What is asked: Edit the records below by replacing every instance of "common name" with "vernacular name". Leave everything else unchanged.

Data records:
[BEGIN]
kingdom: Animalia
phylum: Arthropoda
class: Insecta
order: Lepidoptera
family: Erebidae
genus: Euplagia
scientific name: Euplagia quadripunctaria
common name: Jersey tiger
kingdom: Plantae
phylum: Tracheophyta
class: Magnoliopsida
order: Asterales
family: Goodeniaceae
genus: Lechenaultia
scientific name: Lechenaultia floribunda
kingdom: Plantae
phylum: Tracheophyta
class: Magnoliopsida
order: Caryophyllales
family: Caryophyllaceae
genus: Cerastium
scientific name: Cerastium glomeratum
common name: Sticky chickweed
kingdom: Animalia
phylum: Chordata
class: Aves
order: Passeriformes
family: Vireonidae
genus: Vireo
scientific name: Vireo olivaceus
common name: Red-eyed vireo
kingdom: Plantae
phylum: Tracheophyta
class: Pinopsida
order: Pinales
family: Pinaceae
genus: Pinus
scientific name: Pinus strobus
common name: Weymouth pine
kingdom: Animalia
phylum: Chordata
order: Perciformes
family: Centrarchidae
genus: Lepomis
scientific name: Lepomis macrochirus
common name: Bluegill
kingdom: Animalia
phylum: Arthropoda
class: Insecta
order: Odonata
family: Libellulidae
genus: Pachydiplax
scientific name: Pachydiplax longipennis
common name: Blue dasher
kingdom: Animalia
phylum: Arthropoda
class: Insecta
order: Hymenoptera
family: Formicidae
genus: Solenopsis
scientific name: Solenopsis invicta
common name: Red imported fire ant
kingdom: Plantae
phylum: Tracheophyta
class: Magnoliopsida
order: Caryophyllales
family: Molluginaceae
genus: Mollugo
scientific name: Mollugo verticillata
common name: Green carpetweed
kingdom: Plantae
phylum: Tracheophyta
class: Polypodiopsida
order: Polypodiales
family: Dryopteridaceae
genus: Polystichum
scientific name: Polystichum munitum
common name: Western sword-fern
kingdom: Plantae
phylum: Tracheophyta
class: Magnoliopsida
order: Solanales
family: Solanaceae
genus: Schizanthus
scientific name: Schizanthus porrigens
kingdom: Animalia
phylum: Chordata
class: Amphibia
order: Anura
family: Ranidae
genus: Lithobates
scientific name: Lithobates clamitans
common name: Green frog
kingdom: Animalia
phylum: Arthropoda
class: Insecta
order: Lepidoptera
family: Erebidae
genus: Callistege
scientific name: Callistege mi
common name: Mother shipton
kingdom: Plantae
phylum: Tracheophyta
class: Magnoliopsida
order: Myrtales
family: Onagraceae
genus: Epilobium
[END]
Full output:
kingdom: Animalia
phylum: Arthropoda
class: Insecta
order: Lepidoptera
family: Erebidae
genus: Euplagia
scientific name: Euplagia quadripunctaria
vernacular name: Jersey tiger
kingdom: Plantae
phylum: Tracheophyta
class: Magnoliopsida
order: Asterales
family: Goodeniaceae
genus: Lechenaultia
scientific name: Lechenaultia floribunda
kingdom: Plantae
phylum: Tracheophyta
class: Magnoliopsida
order: Caryophyllales
family: Caryophyllaceae
genus: Cerastium
scientific name: Cerastium glomeratum
vernacular name: Sticky chickweed
kingdom: Animalia
phylum: Chordata
class: Aves
order: Passeriformes
family: Vireonidae
genus: Vireo
scientific name: Vireo olivaceus
vernacular name: Red-eyed vireo
kingdom: Plantae
phylum: Tracheophyta
class: Pinopsida
order: Pinales
family: Pinaceae
genus: Pinus
scientific name: Pinus strobus
vernacular name: Weymouth pine
kingdom: Animalia
phylum: Chordata
order: Perciformes
family: Centrarchidae
genus: Lepomis
scientific name: Lepomis macrochirus
vernacular name: Bluegill
kingdom: Animalia
phylum: Arthropoda
class: Insecta
order: Odonata
family: Libellulidae
genus: Pachydiplax
scientific name: Pachydiplax longipennis
vernacular name: Blue dasher
kingdom: Animalia
phylum: Arthropoda
class: Insecta
order: Hymenoptera
family: Formicidae
genus: Solenopsis
scientific name: Solenopsis invicta
vernacular name: Red imported fire ant
kingdom: Plantae
phylum: Tracheophyta
class: Magnoliopsida
order: Caryophyllales
family: Molluginaceae
genus: Mollugo
scientific name: Mollugo verticillata
vernacular name: Green carpetweed
kingdom: Plantae
phylum: Tracheophyta
class: Polypodiopsida
order: Polypodiales
family: Dryopteridaceae
genus: Polystichum
scientific name: Polystichum munitum
vernacular name: Western sword-fern
kingdom: Plantae
phylum: Tracheophyta
class: Magnoliopsida
order: Solanales
family: Solanaceae
genus: Schizanthus
scientific name: Schizanthus porrigens
kingdom: Animalia
phylum: Chordata
class: Amphibia
order: Anura
family: Ranidae
genus: Lithobates
scientific name: Lithobates clamitans
vernacular name: Green frog
kingdom: Animalia
phylum: Arthropoda
class: Insecta
order: Lepidoptera
family: Erebidae
genus: Callistege
scientific name: Callistege mi
vernacular name: Mother shipton
kingdom: Plantae
phylum: Tracheophyta
class: Magnoliopsida
order: Myrtales
family: Onagraceae
genus: Epilobium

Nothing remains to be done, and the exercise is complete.